Book-A-Day 2018 #32: Bluesy Lucy by Catel and Veronique Grisseaux

I know cliches only get to be that way because they're durable and common, but, boy howdy! does this book rely heavily on a very cliched cliche for its premise. On the first page, we're at a 30th birthday party for Lucy, a professional woman somewhere in France. (I'm going to assume Paris, for reasons of either laziness or cultural weight -- and you can attribute that laziness to either me or the creators, on your whim.)

She is single, and so of course, within a few pages, breaks down because of that single status. And the rest of the book flows out from there: she's presented like a standard rom-com heroine: a career woman but drifting in her personal life, with a few super-close friends who add their own drama, and, more than anything, mildly obsessed with getting a relationship with her imagined perfect man.

So that all is Bluesy Lucy: this edition was published in English by Humanoids, the Anglo extension of the venerable French publisher Les Humanoides Associes, and created by the two French women creators Catel (just Catel) and Veronique Grisseaux (who mostly just uses her last name). I think this is a translation of the first Lucy book from 2000 (Lucie s’en soucie), from cultural markers, from the fact that Humanoids published that book in France, and just because it feels like one set of stories and not a compilation. But there are three later French albums from 2003-06, so I could be wrong.

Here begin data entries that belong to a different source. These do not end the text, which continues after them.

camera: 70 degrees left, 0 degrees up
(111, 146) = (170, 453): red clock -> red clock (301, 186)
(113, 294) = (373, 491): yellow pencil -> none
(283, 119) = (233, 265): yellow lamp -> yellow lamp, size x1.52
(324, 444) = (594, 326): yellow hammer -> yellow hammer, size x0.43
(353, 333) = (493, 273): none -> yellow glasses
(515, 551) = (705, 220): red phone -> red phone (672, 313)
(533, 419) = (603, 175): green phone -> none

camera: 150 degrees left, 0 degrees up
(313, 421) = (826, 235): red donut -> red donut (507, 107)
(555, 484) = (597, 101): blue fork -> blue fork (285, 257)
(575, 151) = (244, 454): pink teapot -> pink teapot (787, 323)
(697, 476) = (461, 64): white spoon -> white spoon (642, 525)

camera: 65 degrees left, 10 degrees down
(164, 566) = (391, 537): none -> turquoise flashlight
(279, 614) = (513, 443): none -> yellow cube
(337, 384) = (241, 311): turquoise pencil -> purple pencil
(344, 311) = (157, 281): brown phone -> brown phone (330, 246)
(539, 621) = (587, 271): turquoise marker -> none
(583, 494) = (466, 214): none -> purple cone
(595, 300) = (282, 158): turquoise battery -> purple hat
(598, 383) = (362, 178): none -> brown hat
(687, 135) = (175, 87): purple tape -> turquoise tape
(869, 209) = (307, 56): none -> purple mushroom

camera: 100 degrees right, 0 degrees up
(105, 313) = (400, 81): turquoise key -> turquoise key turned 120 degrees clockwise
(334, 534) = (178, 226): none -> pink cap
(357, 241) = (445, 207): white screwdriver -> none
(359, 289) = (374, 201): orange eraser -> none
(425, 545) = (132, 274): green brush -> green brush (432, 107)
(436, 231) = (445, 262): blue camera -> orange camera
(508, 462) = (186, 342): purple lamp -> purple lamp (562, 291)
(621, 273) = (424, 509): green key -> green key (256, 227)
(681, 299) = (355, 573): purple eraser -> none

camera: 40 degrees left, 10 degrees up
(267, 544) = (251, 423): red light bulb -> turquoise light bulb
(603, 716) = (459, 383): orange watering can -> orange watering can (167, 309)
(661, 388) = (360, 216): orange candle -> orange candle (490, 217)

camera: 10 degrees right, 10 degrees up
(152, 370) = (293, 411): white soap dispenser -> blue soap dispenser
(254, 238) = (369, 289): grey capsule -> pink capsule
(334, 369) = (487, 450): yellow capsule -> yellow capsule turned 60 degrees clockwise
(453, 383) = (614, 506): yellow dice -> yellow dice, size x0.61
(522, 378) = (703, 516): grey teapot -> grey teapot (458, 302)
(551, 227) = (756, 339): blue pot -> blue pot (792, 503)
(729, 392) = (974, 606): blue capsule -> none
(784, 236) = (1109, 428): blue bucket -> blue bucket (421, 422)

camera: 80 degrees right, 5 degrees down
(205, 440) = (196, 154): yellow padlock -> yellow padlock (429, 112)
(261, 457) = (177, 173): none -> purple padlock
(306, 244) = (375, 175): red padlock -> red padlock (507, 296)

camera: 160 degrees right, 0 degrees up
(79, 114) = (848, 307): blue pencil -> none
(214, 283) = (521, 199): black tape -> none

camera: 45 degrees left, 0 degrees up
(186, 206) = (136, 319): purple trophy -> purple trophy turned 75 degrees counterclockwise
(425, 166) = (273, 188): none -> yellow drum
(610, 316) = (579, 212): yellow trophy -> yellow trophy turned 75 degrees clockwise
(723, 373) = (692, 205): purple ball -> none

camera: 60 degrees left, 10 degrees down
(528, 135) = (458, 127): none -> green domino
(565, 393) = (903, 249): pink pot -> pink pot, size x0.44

I went into Bluesy Lucy hoping it would be something like the distaff version of Monsieur Jean: not autobiographical but informed by the creator's real working lives, honest and real about modern life, including love plots but not defined by them. This book is a little more generic than I was hoping for, telling a story that I've already seen too many times in only slightly different Gallic dress. I'm not seeing much evidence that Catel or Grisseaux saw this as a way to write about their own lives: Lucy is a stock character, familiar from many such stories before. She's fun to spend time with, and her exploits are entertaining -- and probably more so the more you can empathize with her. (And I can't, all that much, being American and male and boringly married for the long term.)

The art, though, is full of energy: spiky and bouncy and crackling like a live wire. It gets to the heart of Lucy's character, and makes her that much more lovable -- she may be a cliche, but she's this specific version of the cliche, alive there on the page.

Bluesy Lucy might not have been all I was hoping from it, but it's a pleasant romantic comedy in comics form, with extra French elan. And I do suspect female readers will react to it better than I did.